*JOB ITEM A*. Reproduce the part of the book review starting with "I’ve been slowly" and going on through "as I went on.", keeping every word and mark unchanged.

══════

Is weird wonderful?

I’ve been slowly reading The Weirdest People in the World by Joseph Henrich. Slowly because I’ve dipped into a reading group and that gave me an excuse to dawdle. And also because it’s one of those too-heavy-to-lift books that need an arrangement of cushions to read. Perhaps it’s because of this dilatory pace that I found myself decreasingly impressed by the book as I went on.

Or perhaps it’s because the freshest part of the argument is in the early sections, which document the different responses to psychology experiments from different kinds of people around the world and make the argument about the origins of the unusual ‘western’ psychology lying in the mediaeval Church’s prohibitions on kin marriage. Henrich callis it the ‘Marriage and Family Programme’, although doesn’t really explain where it came from. For those still unaware of the acronym, ‘weird’ stands for ‘western, educated, industrialised, rich and democratic’. The book’s accumulation of evidence that there is a distinctive ‘weird’ psychology, correlated with the footprint of western Christianity, is reasonably persuasive – although it is far from obvious to me that an accumulation of individual experimental results and survey correlations of this kind amounts to decisive evidence. Many chapters are a list of: here’s one study in place X; here’s another at another time in place Y; then Z; and here are some scatter plots with regression lines.

══════

*JOB ITEM B*. Write out the rows word for word, starting with the line with "Which series changed" and going on through the end of the rows.

══════

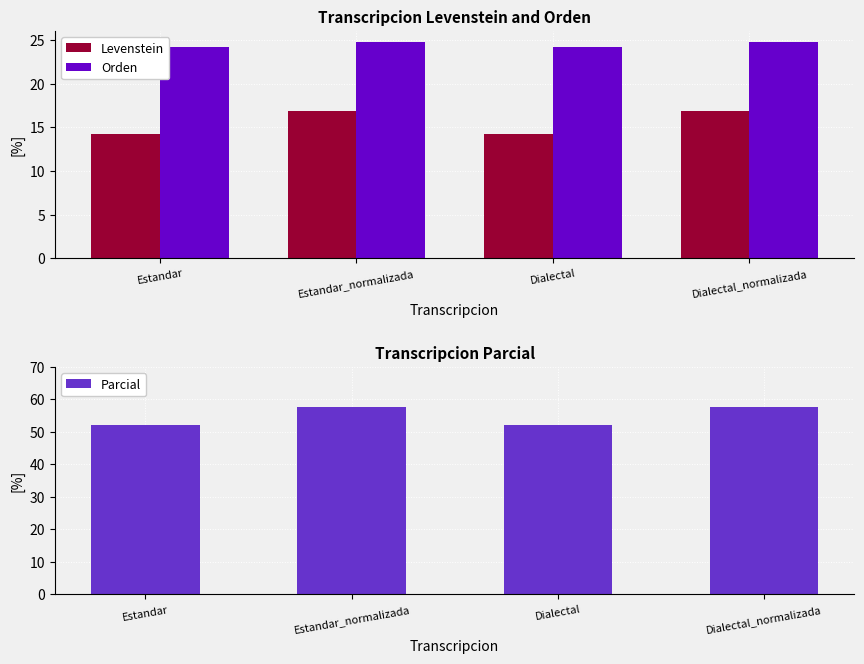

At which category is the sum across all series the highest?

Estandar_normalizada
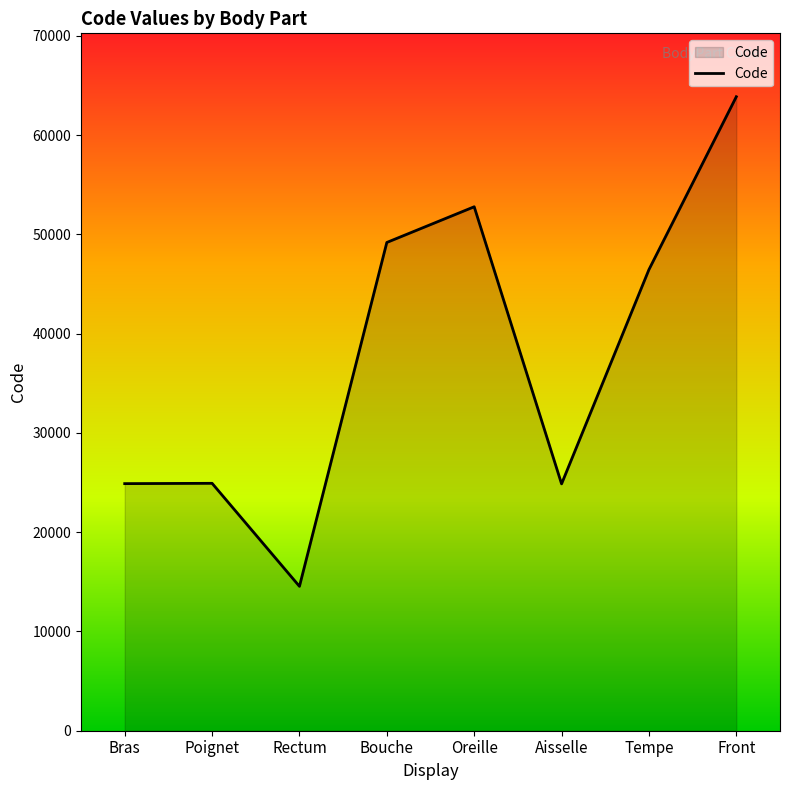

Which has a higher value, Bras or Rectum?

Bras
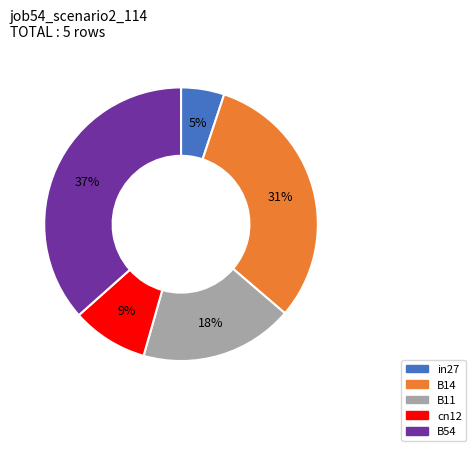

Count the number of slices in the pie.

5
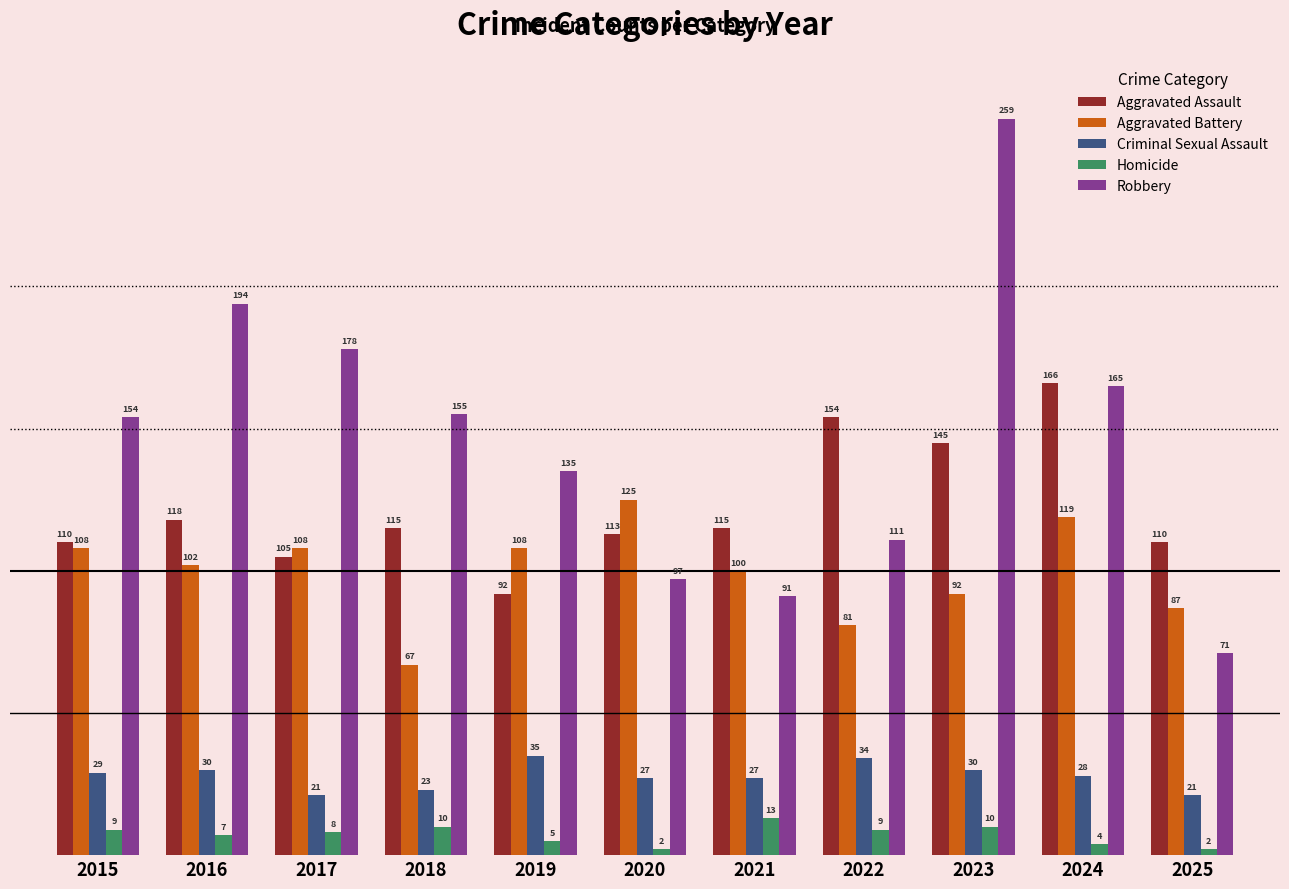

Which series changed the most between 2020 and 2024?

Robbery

══════

*ANSWER BOX A*.
I’ve been slowly reading The Weirdest People in the World by Joseph Henrich. Slowly because I’ve dipped into a reading group and that gave me an excuse to dawdle. And also because it’s one of those too-heavy-to-lift books that need an arrangement of cushions to read. Perhaps it’s because of this dilatory pace that I found myself decreasingly impressed by the book as I went on.

*ANSWER BOX B*.
Which series changed the most between 2020 and 2024?

Robbery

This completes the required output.